Consider the possibility that I have, in fact, read a little bit about it and am asking some of these questions because I suspect you don't actually have a good answer for them. People who are deeply convinced of their correctness usually aren't able to reflect on it objectively.

On Wed, Dec 22, 2010 at 10:00 AM, Marsh Ray<[email protected]>wrote:

How is this different, except for perhaps the intermediate arc4 cipher.
What does that add, other than crappiness? (RC4 is known to be
distinguishable from a good random source.)

Oh good grief. Yes, ARC4 is being used to stretch a random source. Feel free
to hunt for the distinguisher in the OpenBSD multi-consumer model.
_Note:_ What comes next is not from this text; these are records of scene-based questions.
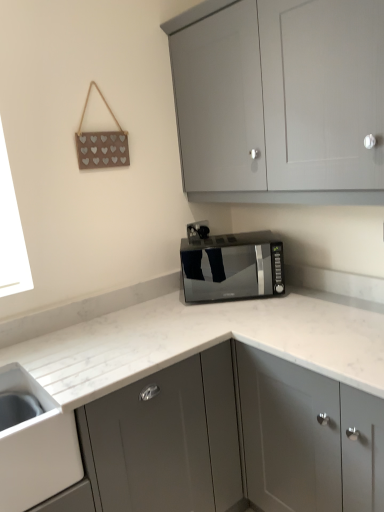
Question: Considering the relative sizes of satin black microwave at center and matte gray cabinet at upper center, which ranks as the first cabinetry in top-to-bottom order, in the image provided, is satin black microwave at center taller than matte gray cabinet at upper center, which ranks as the first cabinetry in top-to-bottom order,?

Choices:
 (A) no
 (B) yes

Answer: (A)

Question: From a real-world perspective, is satin black microwave at center physically below matte gray cabinet at upper center, the second cabinetry when ordered from bottom to top?

Choices:
 (A) yes
 (B) no

Answer: (A)

Question: From a real-world perspective, is satin black microwave at center physically above matte gray cabinet at upper center, which ranks as the first cabinetry in top-to-bottom order?

Choices:
 (A) no
 (B) yes

Answer: (A)

Question: Could you tell me if satin black microwave at center is turned towards matte gray cabinet at upper center, which ranks as the first cabinetry in top-to-bottom order?

Choices:
 (A) no
 (B) yes

Answer: (A)

Question: From the image's perspective, is satin black microwave at center over matte gray cabinet at upper center, which ranks as the first cabinetry in top-to-bottom order?

Choices:
 (A) yes
 (B) no

Answer: (B)

Question: Based on their positions, is white glossy sink at lower left located to the left or right of satin grey cabinet at center, arranged as the 1th cabinetry when ordered from the bottom?

Choices:
 (A) left
 (B) right

Answer: (A)

Question: Considering the positions of white glossy sink at lower left and satin grey cabinet at center, arranged as the 1th cabinetry when ordered from the bottom, in the image, is white glossy sink at lower left wider or thinner than satin grey cabinet at center, arranged as the 1th cabinetry when ordered from the bottom,?

Choices:
 (A) thin
 (B) wide

Answer: (A)

Question: Is white glossy sink at lower left situated inside satin grey cabinet at center, arranged as the 1th cabinetry when ordered from the bottom, or outside?

Choices:
 (A) inside
 (B) outside

Answer: (B)

Question: From their relative heights in the image, would you say white glossy sink at lower left is taller or shorter than satin grey cabinet at center, arranged as the 1th cabinetry when ordered from the bottom?

Choices:
 (A) short
 (B) tall

Answer: (A)

Question: Based on their sizes in the image, would you say satin grey cabinet at center, which ranks as the second cabinetry in top-to-bottom order, is bigger or smaller than satin black microwave at center?

Choices:
 (A) big
 (B) small

Answer: (A)

Question: In terms of height, does satin grey cabinet at center, arranged as the 1th cabinetry when ordered from the bottom, look taller or shorter compared to satin black microwave at center?

Choices:
 (A) tall
 (B) short

Answer: (A)

Question: From the image's perspective, is satin grey cabinet at center, which ranks as the second cabinetry in top-to-bottom order, positioned above or below satin black microwave at center?

Choices:
 (A) below
 (B) above

Answer: (A)

Question: From a real-world perspective, is satin grey cabinet at center, arranged as the 1th cabinetry when ordered from the bottom, physically located above or below satin black microwave at center?

Choices:
 (A) below
 (B) above

Answer: (A)

Question: Does point click(258, 165) appear closer or farther from the camera than point click(190, 236)?

Choices:
 (A) farther
 (B) closer

Answer: (B)

Question: Is matte gray cabinet at upper center, which ranks as the first cabinetry in top-to-bottom order, taller or shorter than black plastic electric outlet at center?

Choices:
 (A) tall
 (B) short

Answer: (A)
This one does it in 2^26 bytes:
http://www.iacr.org/cryptodb/data/paper.php?pubkey=2597

Let's see, (libc)arc4random.c says:
>     arc4_count = 1600000;

That's about 2^20 so you'd get 41 reseedings generating that much input data. But how much would these reseedings disrupt the statistics process?

This distinguisher works by looking at the probability of pairs of bytes being repeated (2 to 5 times) within a certain number of rounds (having a gap 'g' between them). Fig 3 shows their results for gaps from 0 to 60. It looks like the data collection cost incurred by a reseeding would comparable to the amount recommended to skip after initialization: 256 bytes.

So the current reseeding regimen on libc's arc4random probably requires this distinguisher to consume something like 0.02% more data to reach the same success rate.

There's a
good paper in there. If you can show a distinguisher (even without
reseedings) with an equivalent number of consumers randomly pulling data
from the stream, then you might  be able to tell us how long we should go
between reseeding.

Don't take my word for it. RC4 doesn't even meet the minimum standards for the payment card industry (PCI).

I would be (very?) surprised if you have time to see a bias under the
current model (multi-consumer, rapid reseeding), though that doesn't mean it
isn't possible.

They wouldn't let you encrypt a MasterCard number with it, why would you use it for nonce and key generation on a supposedly "strong crypto"-oriented OS?

The problem is you are asking boneheaded questions without
taking the time to understand what you are asking about. You are all noise,
and no signal.

Was that an example of a boneheaded question?